● ABOUT THIS TASK: Please repeat, exactly as written, the line containing "Document page, 2001x1125 pixels." and every line after it through the end of the records below.

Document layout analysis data

*** Block opens ***

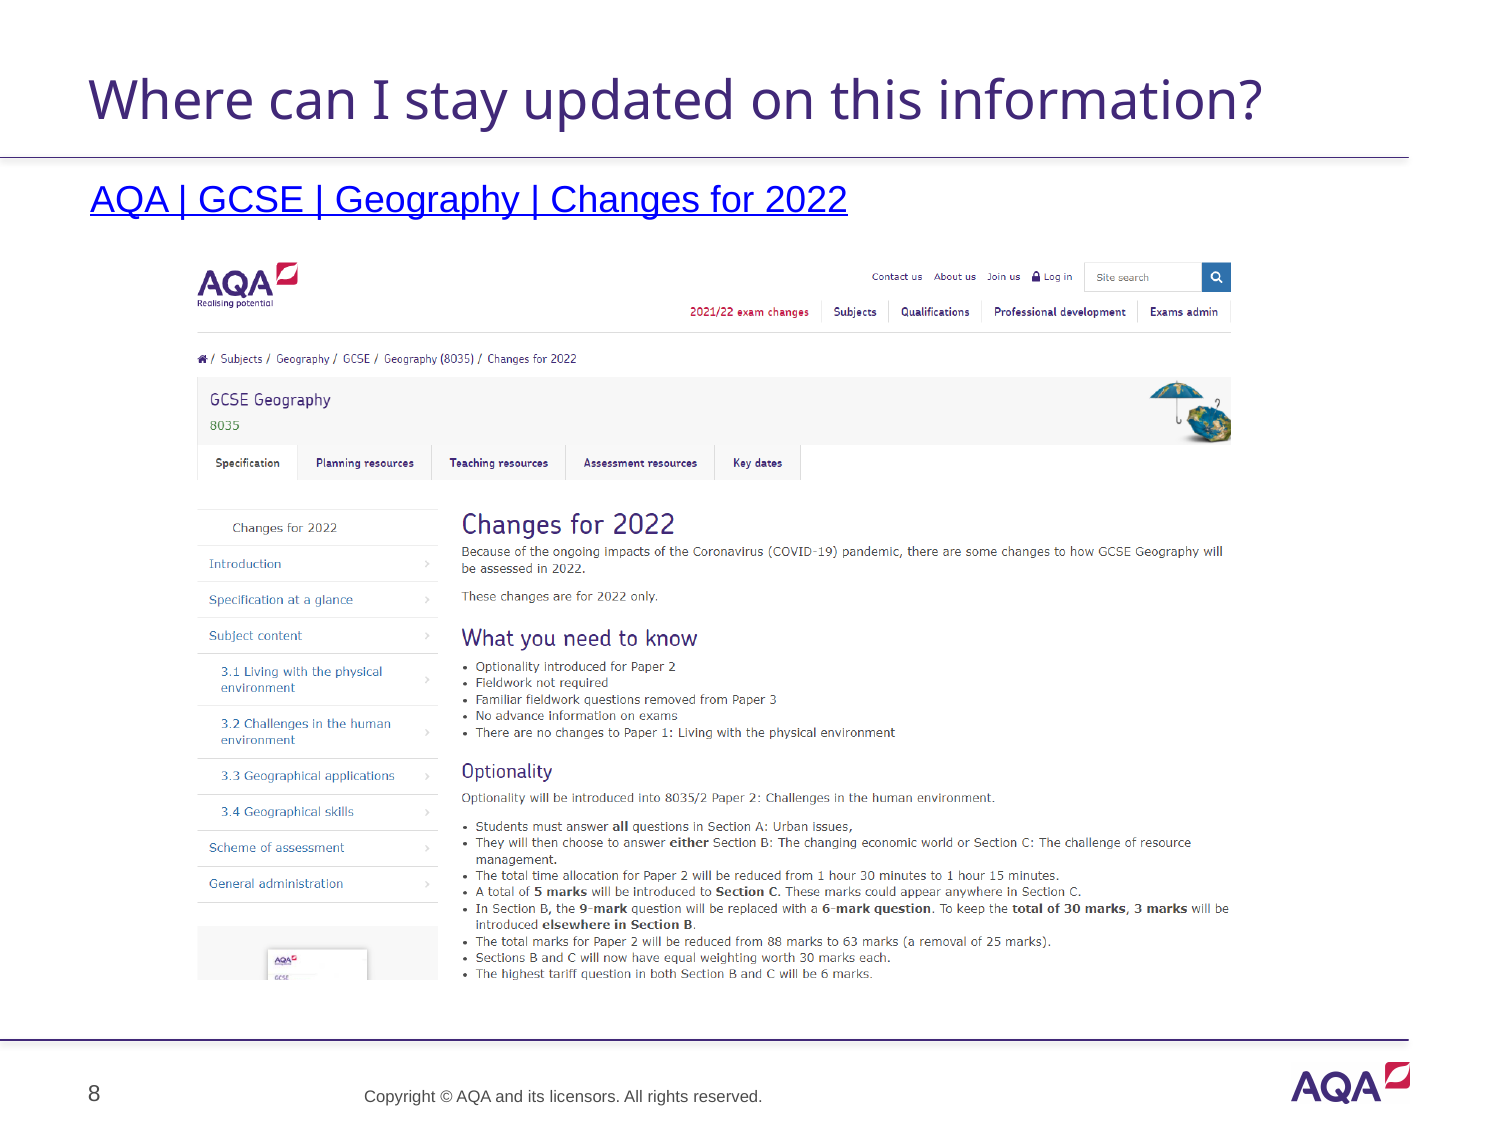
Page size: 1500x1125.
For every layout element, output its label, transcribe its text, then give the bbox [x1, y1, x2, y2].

title Where can I stay updated on this information? [88, 72, 1409, 144]
picture [1291, 1062, 1410, 1104]
list AQA | GCSE | Geography | Changes for 2022 [90, 174, 1410, 898]
slide_number 8 [72, 1062, 188, 1123]
footer Copyright © AQA and its licensors. All rights reserved. [324, 1084, 764, 1124]
picture [159, 256, 1338, 981]
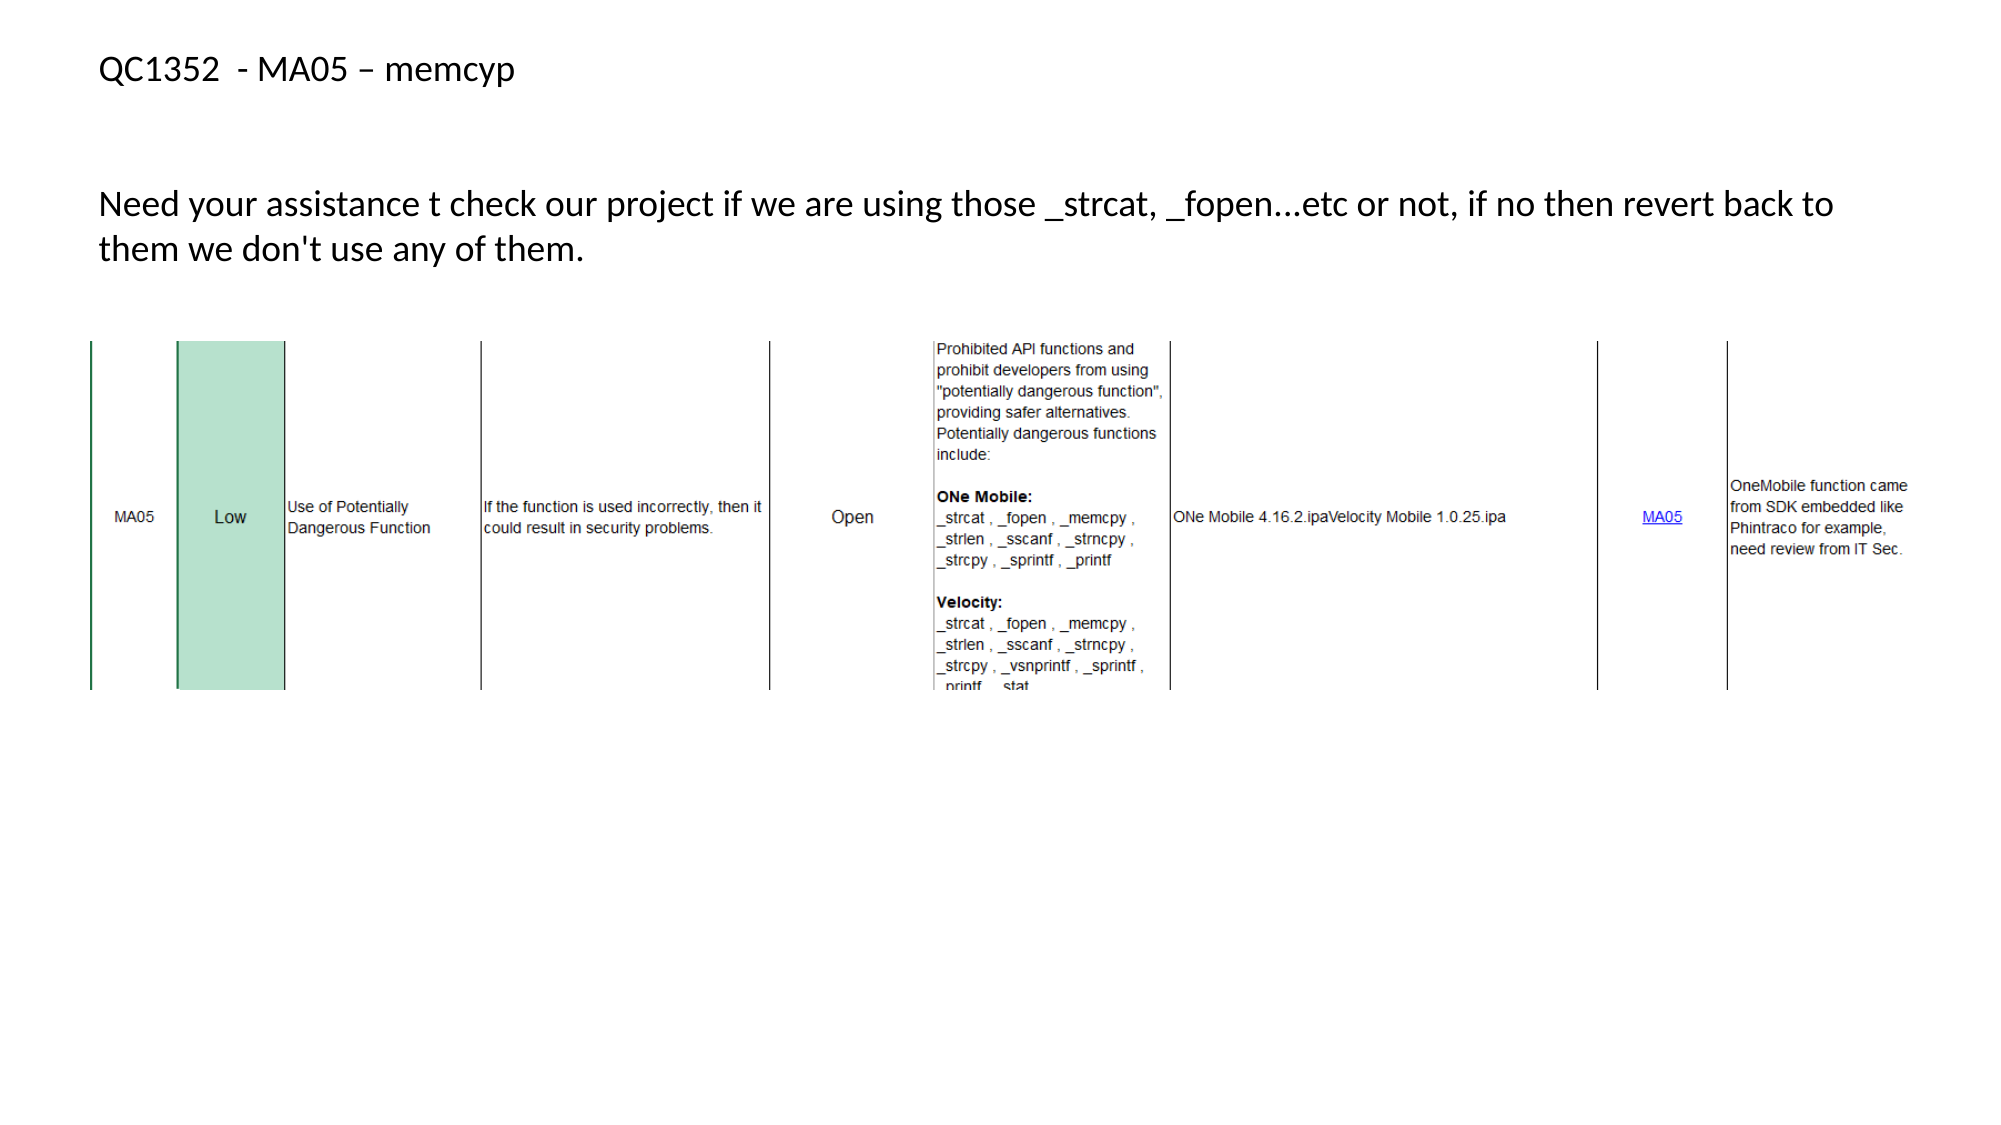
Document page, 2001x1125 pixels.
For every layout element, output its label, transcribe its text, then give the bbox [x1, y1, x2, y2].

*** Block closes ***

● EXERCISE SOLUTION:
Document page, 2001x1125 pixels.
For every layout element, output its label, transcribe its text, then give the bbox [x1, y1, x2, y2].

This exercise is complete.